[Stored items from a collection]
*** Begin section ***
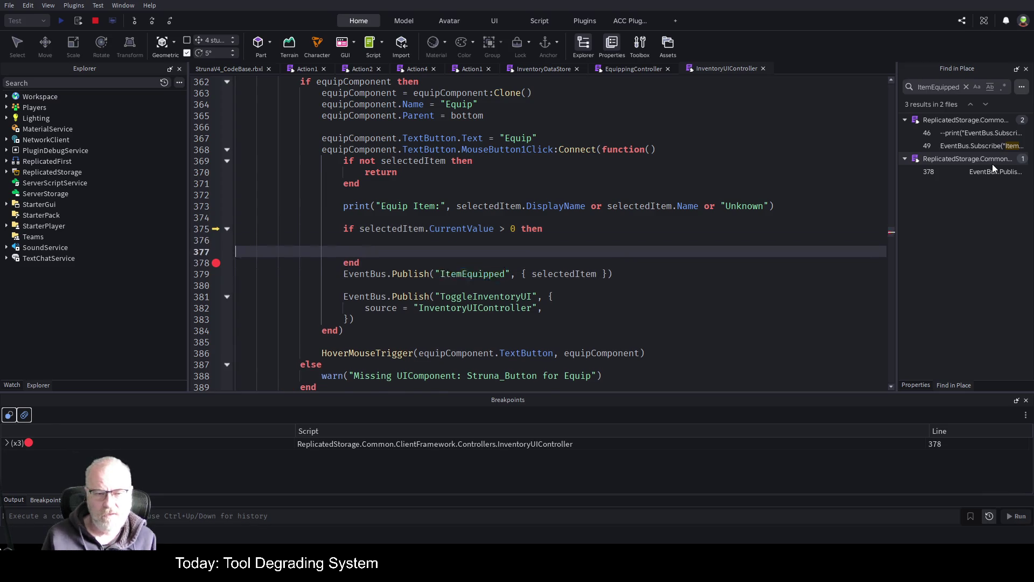
{"action": "key", "text": "Down"}
{"action": "key", "text": "Down"}
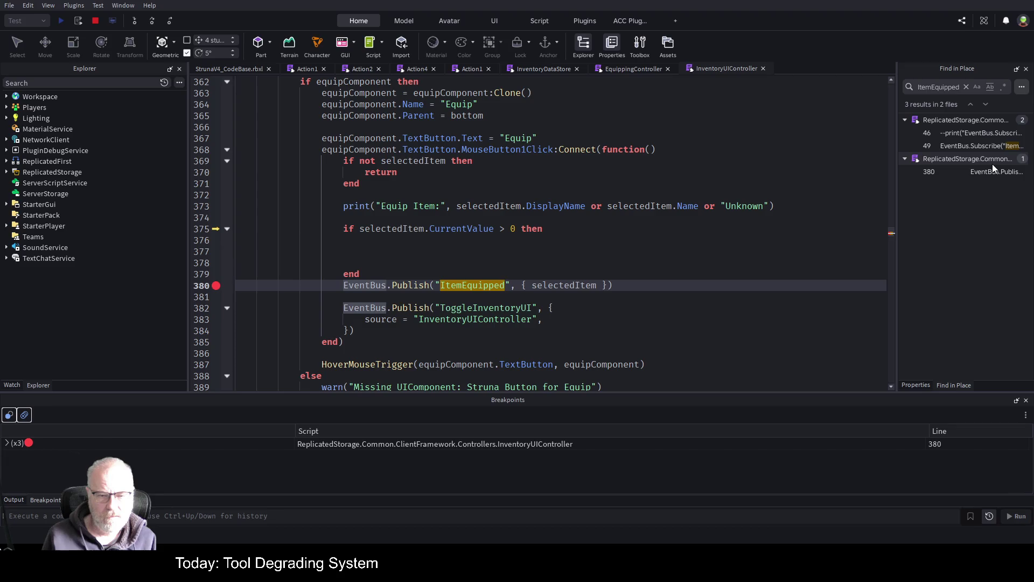
{"action": "key", "text": "shift+Down"}
{"action": "key", "text": "shift+Down"}
{"action": "key", "text": "shift+Down"}
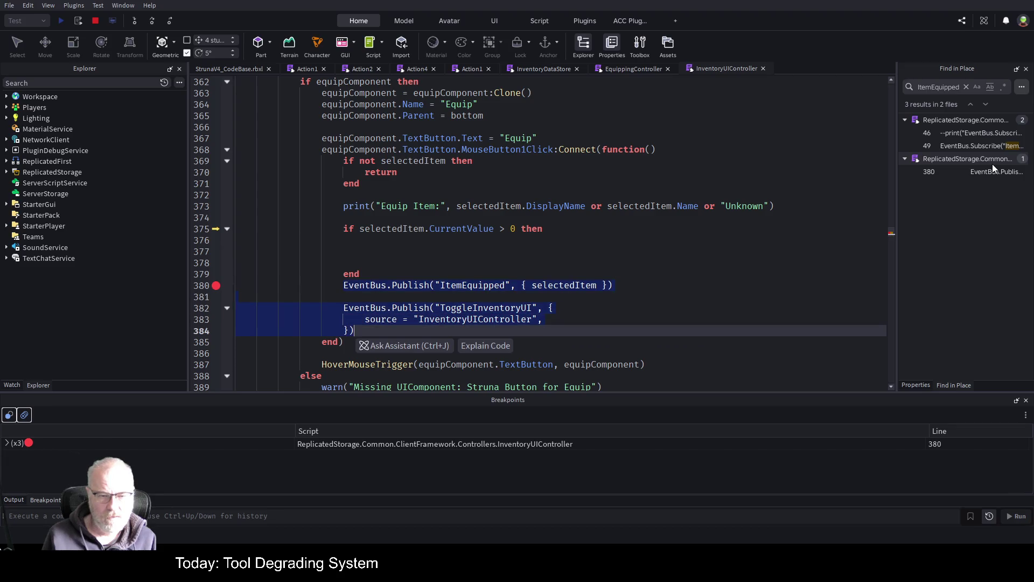
{"action": "key", "text": "ctrl+x"}
{"action": "key", "text": "Up"}
{"action": "key", "text": "Up"}
{"action": "key", "text": "Up"}
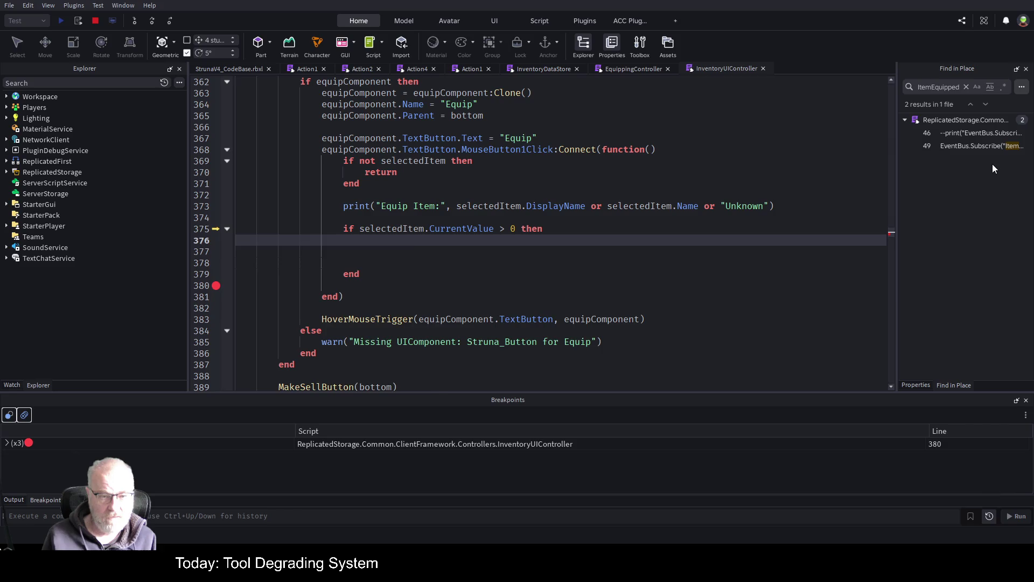
{"action": "key", "text": "ctrl+v"}
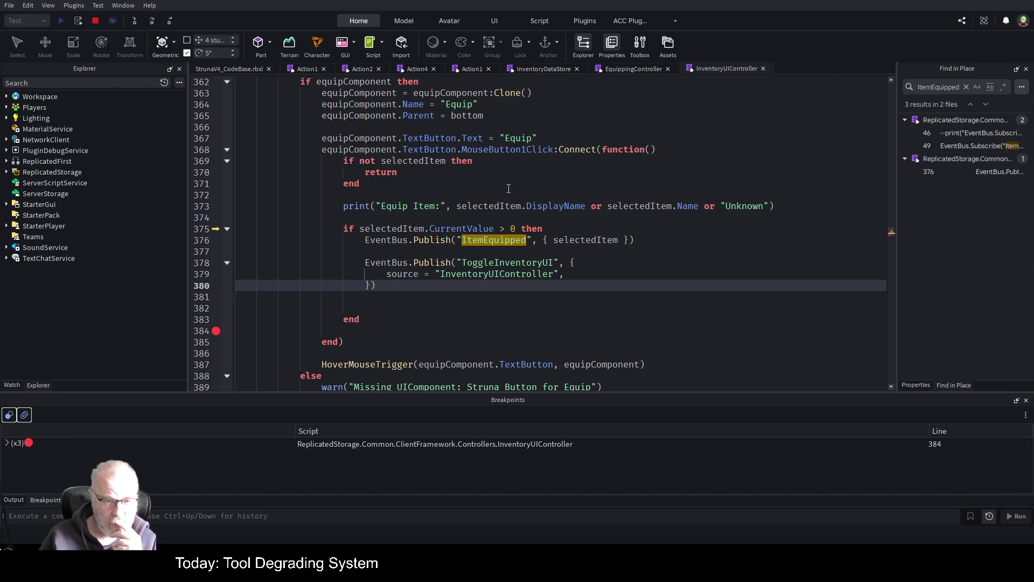
{"action": "left_click", "coordinate": [343, 207]}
*** End section ***
> **What you are asked to do**
Line by line, write out the records above exactly, skipping the pictures.

> **Exercise answer**
{"action": "key", "text": "Down"}
{"action": "key", "text": "Down"}
{"action": "key", "text": "shift+Down"}
{"action": "key", "text": "shift+Down"}
{"action": "key", "text": "shift+Down"}
{"action": "key", "text": "ctrl+x"}
{"action": "key", "text": "Up"}
{"action": "key", "text": "Up"}
{"action": "key", "text": "Up"}
{"action": "key", "text": "ctrl+v"}
{"action": "left_click", "coordinate": [343, 207]}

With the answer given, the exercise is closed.